--- START ---

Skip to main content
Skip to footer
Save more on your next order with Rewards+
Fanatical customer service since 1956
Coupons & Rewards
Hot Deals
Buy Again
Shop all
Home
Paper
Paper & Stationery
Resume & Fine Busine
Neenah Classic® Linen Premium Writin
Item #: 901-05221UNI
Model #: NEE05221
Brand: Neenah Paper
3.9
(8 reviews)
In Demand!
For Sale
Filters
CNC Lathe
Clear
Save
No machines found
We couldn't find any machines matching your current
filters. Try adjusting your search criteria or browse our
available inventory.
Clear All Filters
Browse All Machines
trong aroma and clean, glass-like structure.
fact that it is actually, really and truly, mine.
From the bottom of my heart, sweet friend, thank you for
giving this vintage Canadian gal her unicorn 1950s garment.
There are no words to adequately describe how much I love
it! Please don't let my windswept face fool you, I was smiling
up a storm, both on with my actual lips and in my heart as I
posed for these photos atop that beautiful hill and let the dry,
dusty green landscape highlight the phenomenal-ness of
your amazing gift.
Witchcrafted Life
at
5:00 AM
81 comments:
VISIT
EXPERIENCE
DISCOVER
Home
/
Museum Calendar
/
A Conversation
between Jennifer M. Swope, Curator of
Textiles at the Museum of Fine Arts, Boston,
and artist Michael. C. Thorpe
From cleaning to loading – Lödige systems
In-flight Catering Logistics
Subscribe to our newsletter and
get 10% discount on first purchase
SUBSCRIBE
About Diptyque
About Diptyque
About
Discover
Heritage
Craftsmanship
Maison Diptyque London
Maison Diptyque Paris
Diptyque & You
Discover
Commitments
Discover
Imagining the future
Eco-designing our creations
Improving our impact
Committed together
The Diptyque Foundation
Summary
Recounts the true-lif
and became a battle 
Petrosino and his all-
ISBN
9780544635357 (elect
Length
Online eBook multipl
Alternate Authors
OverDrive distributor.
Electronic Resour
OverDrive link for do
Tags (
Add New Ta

--- END ---

§ **YOUR INSTRUCTIONS**:
Convert every line of the records above into a Markdown table with the columns "Row" and "Line", numbering the rows in order and omitting blank lines.

§ **PROBLEM SOLUTION**:
| Row | Line |
|---|---|
| 1 | Skip to main content |
| 2 | Skip to footer |
| 3 | Save more on your next order with Rewards+ |
| 4 | Fanatical customer service since 1956 |
| 5 | Coupons & Rewards |
| 6 | Hot Deals |
| 7 | Buy Again |
| 8 | Shop all |
| 9 | Home |
| 10 | Paper |
| 11 | Paper & Stationery |
| 12 | Resume & Fine Busine |
| 13 | Neenah Classic® Linen Premium Writin |
| 14 | Item #: 901-05221UNI |
| 15 | Model #: NEE05221 |
| 16 | Brand: Neenah Paper |
| 17 | 3.9 |
| 18 | (8 reviews) |
| 19 | In Demand! |
| 20 | For Sale |
| 21 | Filters |
| 22 | CNC Lathe |
| 23 | Clear |
| 24 | Save |
| 25 | No machines found |
| 26 | We couldn't find any machines matching your current |
| 27 | filters. Try adjusting your search criteria or browse our |
| 28 | available inventory. |
| 29 | Clear All Filters |
| 30 | Browse All Machines |
| 31 | trong aroma and clean, glass-like structure. |
| 32 | fact that it is actually, really and truly, mine. |
| 33 | From the bottom of my heart, sweet friend, thank you for |
| 34 | giving this vintage Canadian gal her unicorn 1950s garment. |
| 35 | There are no words to adequately describe how much I love |
| 36 | it! Please don't let my windswept face fool you, I was smiling |
| 37 | up a storm, both on with my actual lips and in my heart as I |
| 38 | posed for these photos atop that beautiful hill and let the dry, |
| 39 | dusty green landscape highlight the phenomenal-ness of |
| 40 | your amazing gift. |
| 41 | Witchcrafted Life |
| 42 | at |
| 43 | 5:00 AM |
| 44 | 81 comments: |
| 45 | VISIT |
| 46 | EXPERIENCE |
| 47 | DISCOVER |
| 48 | Home |
| 49 | / |
| 50 | Museum Calendar |
| 51 | / |
| 52 | A Conversation |
| 53 | between Jennifer M. Swope, Curator of |
| 54 | Textiles at the Museum of Fine Arts, Boston, |
| 55 | and artist Michael. C. Thorpe |
| 56 | From cleaning to loading – Lödige systems |
| 57 | In-flight Catering Logistics |
| 58 | Subscribe to our newsletter and |
| 59 | get 10% discount on first purchase |
| 60 | SUBSCRIBE |
| 61 | About Diptyque |
| 62 | About Diptyque |
| 63 | About |
| 64 | Discover |
| 65 | Heritage |
| 66 | Craftsmanship |
| 67 | Maison Diptyque London |
| 68 | Maison Diptyque Paris |
| 69 | Diptyque & You |
| 70 | Discover |
| 71 | Commitments |
| 72 | Discover |
| 73 | Imagining the future |
| 74 | Eco-designing our creations |
| 75 | Improving our impact |
| 76 | Committed together |
| 77 | The Diptyque Foundation |
| 78 | Summary |
| 79 | Recounts the true-lif |
| 80 | and became a battle  |
| 81 | Petrosino and his all- |
| 82 | ISBN |
| 83 | 9780544635357 (elect |
| 84 | Length |
| 85 | Online eBook multipl |
| 86 | Alternate Authors |
| 87 | OverDrive distributor. |
| 88 | Electronic Resour |
| 89 | OverDrive link for do |
| 90 | Tags ( |
| 91 | Add New Ta |